As I See It
Now the bigger boys are finding bank loans tough to access
A slump in business lending to companies came as something of a surprise after all the recent indications from the British Bankers Association, the umbrella group, that more money was being made available.
Even more surprising, perhaps, was that larger firms, rather than SMEs, were the ones to suffer.
Overall lending to non-financial firms fell by £5.5 billion in June, marking the sharpest fall since records began in May 2011. This followed a rise of £818 million in May.
The British Chambers of Commerce said the figures were a concern and put a question mark over the ability of business to raise the investment required from the banks. Of course, the banks will argue that they are responding to demand and these figures suggest companies have become a little more cautious.
There is one other explanation: that, in spite of the availability of cheap money, more companies – particularly larger companies – have given up on bank lending and are looking elsewhere for capital, mainly the equity and bond markets.

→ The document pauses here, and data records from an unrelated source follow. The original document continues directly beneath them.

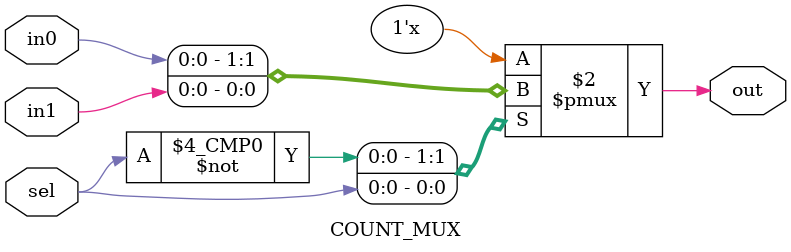
<source format=v>
`timescale 1ns / 1ps


module COUNT_MUX (
    input in0,
    input in1,
    input sel,
    output reg out
    );
    
always@(*)
begin
case(sel)
    0: begin
        out=in0;
       end
    1: begin
        out=in1;
       end
   default: out=0;
endcase
end    
    
endmodule

</source>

Companies are also cash-rich, having accumulated funds during the post-crash period which they are now either returning to shareholders or using to fund growth.
Zurich Insurance Group, for instance, is considering a £5 billion offer for RSA and says it will be “solely” in cash.
This is a shift from last year when stock was more commonly used. However, with all the FTSE100’s gains lost this year as a result of volatility around Greece and China, companies may have reverted to non-stock deals.
Certainly there is no sign of a downturn in the M&A market. The third quarter has begun with the highest ever value of M&A transactions announced in any July since 2008, deals valued at £207 billion were 20.9% higher than July 2014.
On average , the monthly value of M&A during 2015 has been £192bn; if M&A continues at this pace 2015 will surpass 2014’s post-crisis high and even be on the verge of eclipsing 2007’s peak of £2.37 trillion. Already in July, five of this year’s global top deals have made it into the top 20.